Walker’s Tour Through Ireland a New Geographical Pastime.
- Author: DARTON, William; WALKER, John
- Publication place: London
- Publisher: Published by W. Darton, 58 Holborn Hill, Of Whom may be had Walker’s Instructive Geographical Tours of England and Wales; Scotland, Europe and the World
- Publication date: March 9th, 1812.
- Physical description: Engraved game map, dissected and mounted on linen, fine original colour, rules to the game to left and right border, dissected and mounted on linen, folding into original green cloth case with publisher’s label.
- Dimensions: 510 by 800mm (20 by 31.5 inches).
- Inventory reference: 2974
The rules of the game are set out to the upper left, followed by a brief introduction, providing information upon the population, town and cities, flora and forna, and geographical make up.

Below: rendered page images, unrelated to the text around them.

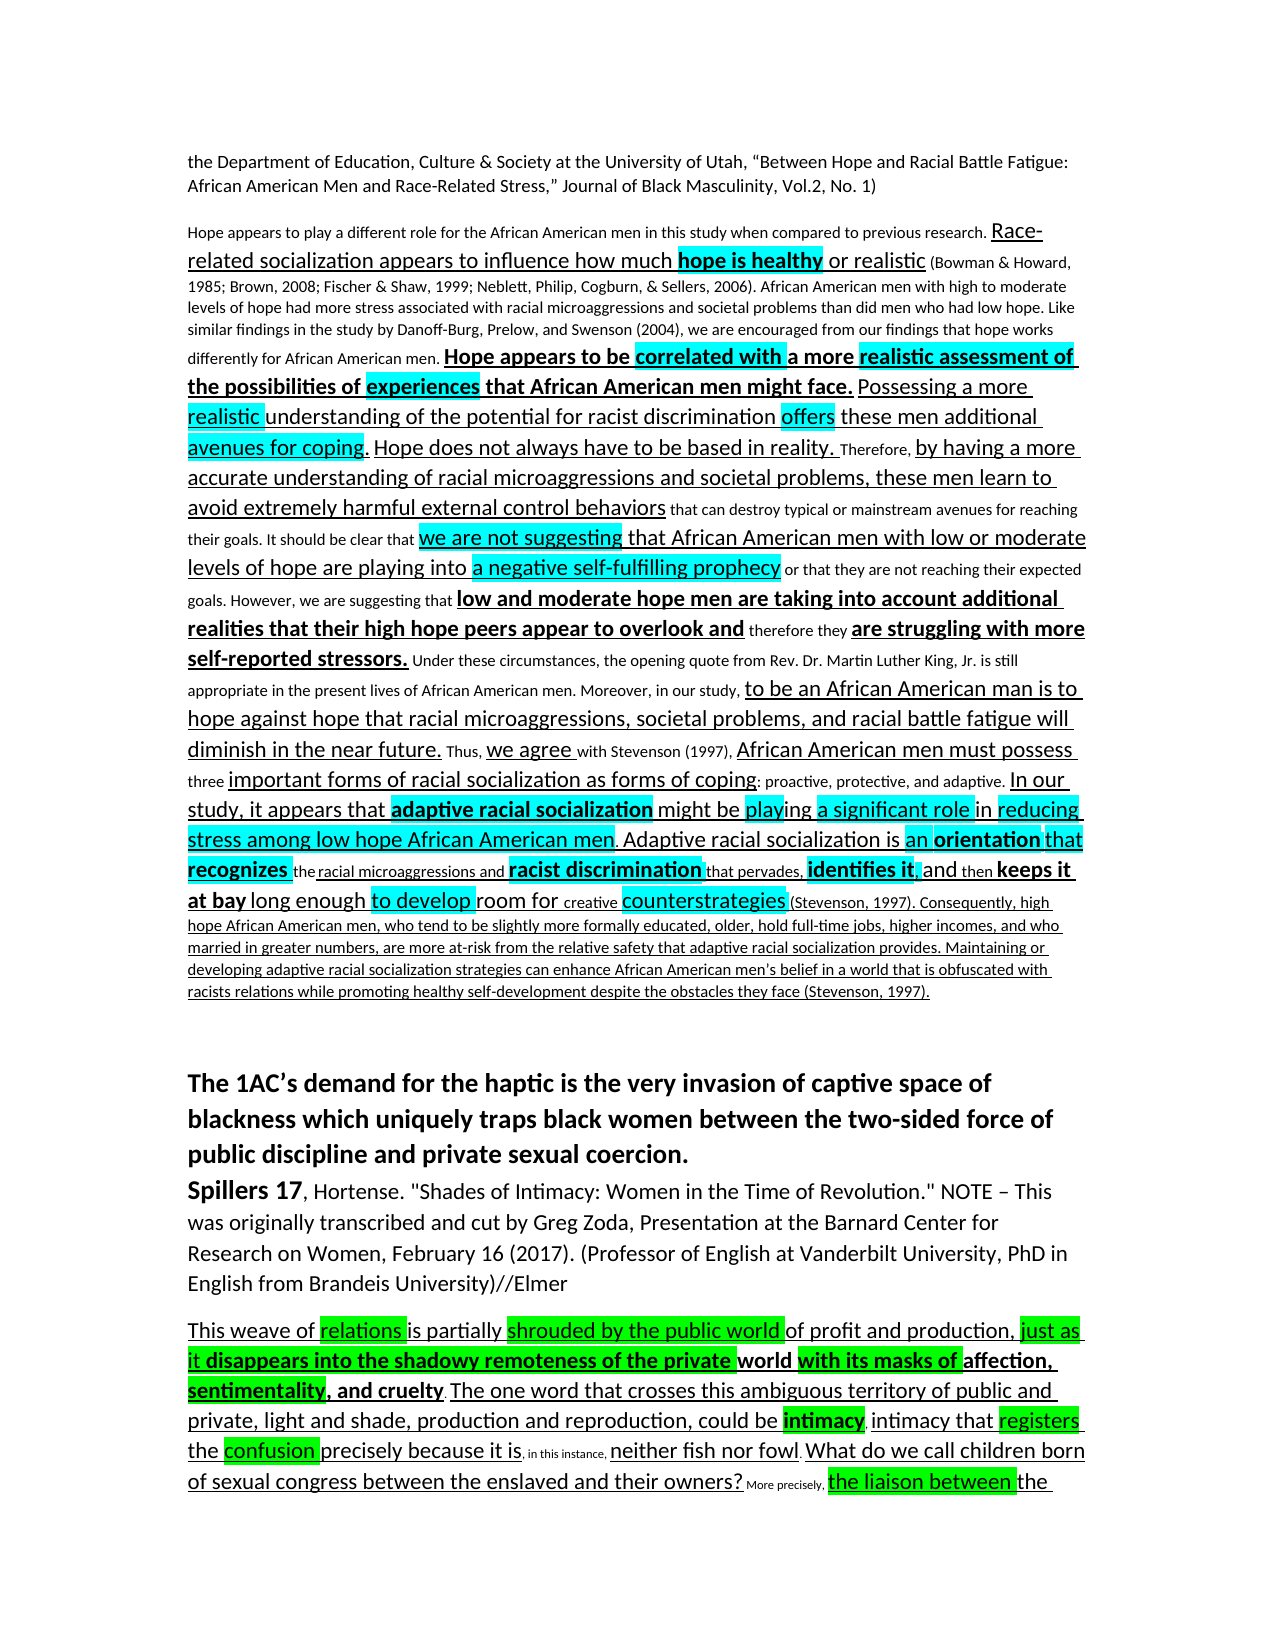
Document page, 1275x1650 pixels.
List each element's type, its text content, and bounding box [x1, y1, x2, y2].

subtitle The 1AC’s demand for the haptic is the very invasion of captive space of blackness which uniquely traps black women between the two-sided force of public discipline and private sexual coercion. [187, 1066, 1087, 1171]
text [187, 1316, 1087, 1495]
text Spillers 17, Hortense. "Shades of Intimacy: Women in the Time of Revolution." NOTE – This was originally transcribed and cut by Greg Zoda, Presentation at the Barnard Center for Research on Women, February 16 (2017). (Professor of English at Vanderbilt University, PhD in English from Brandeis University)//Elmer [187, 1173, 1087, 1297]
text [187, 150, 1087, 198]
text Hope appears to play a different role for the African American men in this study when compared to previous research. Race-related socialization appears to influence how much hope is healthy or realistic (Bowman & Howard, 1985; Brown, 2008; Fischer & Shaw, 1999; Neblett, Philip, Cogburn, & Sellers, 2006). African American men with high to moderate levels of hope had more stress associated with racial microaggressions and societal problems than did men who had low hope. Like similar findings in the study by Danoff-Burg, Prelow, and Swenson (2004), we are encouraged from our findings that hope works differently for African American men. Hope appears to be correlated with a more realistic assessment of the possibilities of experiences that African American men might face. Possessing a more realistic understanding of the potential for racist discrimination offers these men additional avenues for coping. Hope does not always have to be based in reality. Therefore, by having a more accurate understanding of racial microaggressions and societal problems, these men learn to avoid extremely harmful external control behaviors that can destroy typical or mainstream avenues for reaching their goals. It should be clear that we are not suggesting that African American men with low or moderate levels of hope are playing into a negative self-fulfilling prophecy or that they are not reaching their expected goals. However, we are suggesting that low and moderate hope men are taking into account additional realities that their high hope peers appear to overlook and therefore they are struggling with more self-reported stressors. Under these circumstances, the opening quote from Rev. Dr. Martin Luther King, Jr. is still appropriate in the present lives of African American men. Moreover, in our study, to be an African American man is to hope against hope that racial microaggressions, societal problems, and racial battle fatigue will diminish in the near future. Thus, we agree with Stevenson (1997), African American men must possess three important forms of racial socialization as forms of coping: proactive, protective, and adaptive. In our study, it appears that adaptive racial socialization might be playing a significant role in reducing stress among low hope African American men. Adaptive racial socialization is an orientation that recognizes the racial microaggressions and racist discrimination that pervades, identifies it, and then keeps it at bay long enough to develop room for creative counterstrategies (Stevenson, 1997). Consequently, high hope African American men, who tend to be slightly more formally educated, older, hold full-time jobs, higher incomes, and who married in greater numbers, are more at-risk from the relative safety that adaptive racial socialization provides. Maintaining or developing adaptive racial socialization strategies can enhance African American men’s belief in a world that is obfuscated with racists relations while promoting healthy self-development despite the obstacles they face (Stevenson, 1997). [187, 216, 1087, 1001]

The player begins his journey in Dublin, the capital, and as the text to the left of the map informs us has numerous public buildings of note including the newly built Royal Exchange, the parliament, and the customs house. Upon his travels the player passes through Limerick, Cork, Belfast, and Londonderry; finally arriving at no. 113, the Giants’ Causway, which “is composed of a vast number of upright columns, chiefly of five or six sides… At lower water the causeway extends nearly six hundred feet in length, against which the waves dash with great fury… the most striking range is called the Organs, from its resemblance to that form of instrument.“
John Walker of Cockermouth (1759–1830) a physician, geographer and engraver — began his career in Dublin, engraving plates for Thomas Walker’s “Hiberian Magazine”. He founded a school in the city in 1784. In 1795, he travelled to London to study medicine, leaving the school in the hands of the essayist John Foster (1770–1843). His studies would take him to Paris and Leiden where he would graduate in 1799. He was able to finance his studies by the generosity of Anne Bowman of Cockermouth, whom he married at Glasgow 23 October 1799. Upon his travels he met and befriended radicals including Tom Paine, and James Napper Tandy, and became involved in many radical causes. He saw service as an army medic during the Egyptian Campaign of the Napoleonic Wars, and later became a leading exponent and advocate of vaccination.
As well as the above he also championed youth education. To this end he published several geographical works, including ‘Elements of Geography’, in 1788, and ‘The Universal Gazetteer’, in 1795. In 1808, he would team up with William Darton Senior to publish, ‘Walker’s Universal Atlas for the use of schools’, which would go through numerous editions. It was a this time that he began publishing, along with Darton, his geographical games, the first being a tour through England and Wales, in 1809. He together with William Darton Junior would continue to publish geographical games for the next 20 years.